Experience of miracles (Christianity)
- Sense of wonder
Description
Miracles demonstrate the multifaceted nature of reality, each part depending on the others which together form a whole greater than the sum of the individual parts. A 20th century model of the universe, with the influence of relativity and uncertainty and the acceptance that there is a randomness at the level of the smallest particles and waves, finds a transcendence of natural law at the macro level easier to accept than did the rationalists of the 19th century. If the function of whole of material nature is accepted as to express the will of God, God's miraculous intervention in history is seen as the bringing into play of a new mode of that function. Nature is at that point released from the confines of scientific law into a higher realm of natural law, as part of God's self-communication in free grace to man, providing a testimony of the work of God's saving will. To the Christian, the decisive miracle is the resurrection of Jesus Christ, anticipating the final destiny of man and his promised perfection.
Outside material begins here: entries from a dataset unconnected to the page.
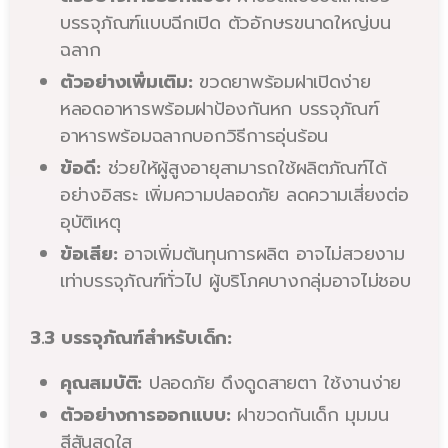
บรรจุภัณฑ์แบบฉีกเปิด ตัวอักษรขนาดใหญ่บน
ฉลาก
ตัวอย่างเพิ่มเติม:
ขวดยาพร้อมฝาเปิดง่าย
หลอดอาหารพร้อมฝาป้องกันหก บรรจุภัณฑ์
อาหารพร้อมฉลากบอกวิธีการอุ่นร้อน
ข้อดี:
ช่วยให้ผู้สูงอายุสามารถใช้ผลิตภัณฑ์ได้
อย่างอิสระ เพิ่มความปลอดภัย ลดความเสี่ยงต่อ
อุบัติเหตุ
ข้อเสีย:
อาจเพิ่มต้นทุนการผลิต อาจไม่สวยงาม
เท่าบรรจุภัณฑ์ทั่วไป ผู้บริโภคบางกลุ่มอาจไม่ชอบ
3.3 บรรจุภัณฑ์สำหรับเด็ก:
คุณสมบัติ:
ปลอดภัย ดึงดูดสายตา ใช้งานง่าย
ตัวอย่างการออกแบบ:
ฝาขวดกันเด็ก มุมมน
สีสันสดใส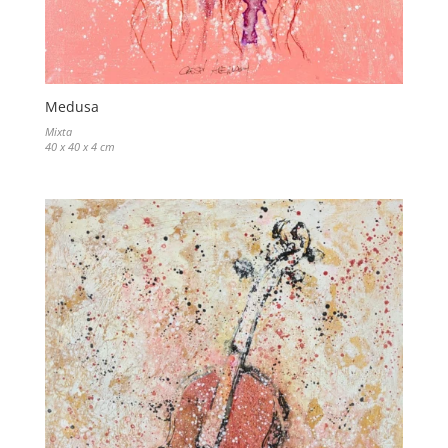
Medusa
Mixta
40 x 40 x 4 cm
Some would claim that miracles can be performed by great exponents of evil as well as of good, a capacity of the mind which can be used by either. They are said to obey laws at a higher plane, supernatural in that they are above the nature one knows. This is claimed by those who look on such experiences as a break-through from another plane of being to which most are strangers, but natural, for instance, to Jesus. Aldous Huxley discounts the miraculous as clearly existing but being of relatively little importance.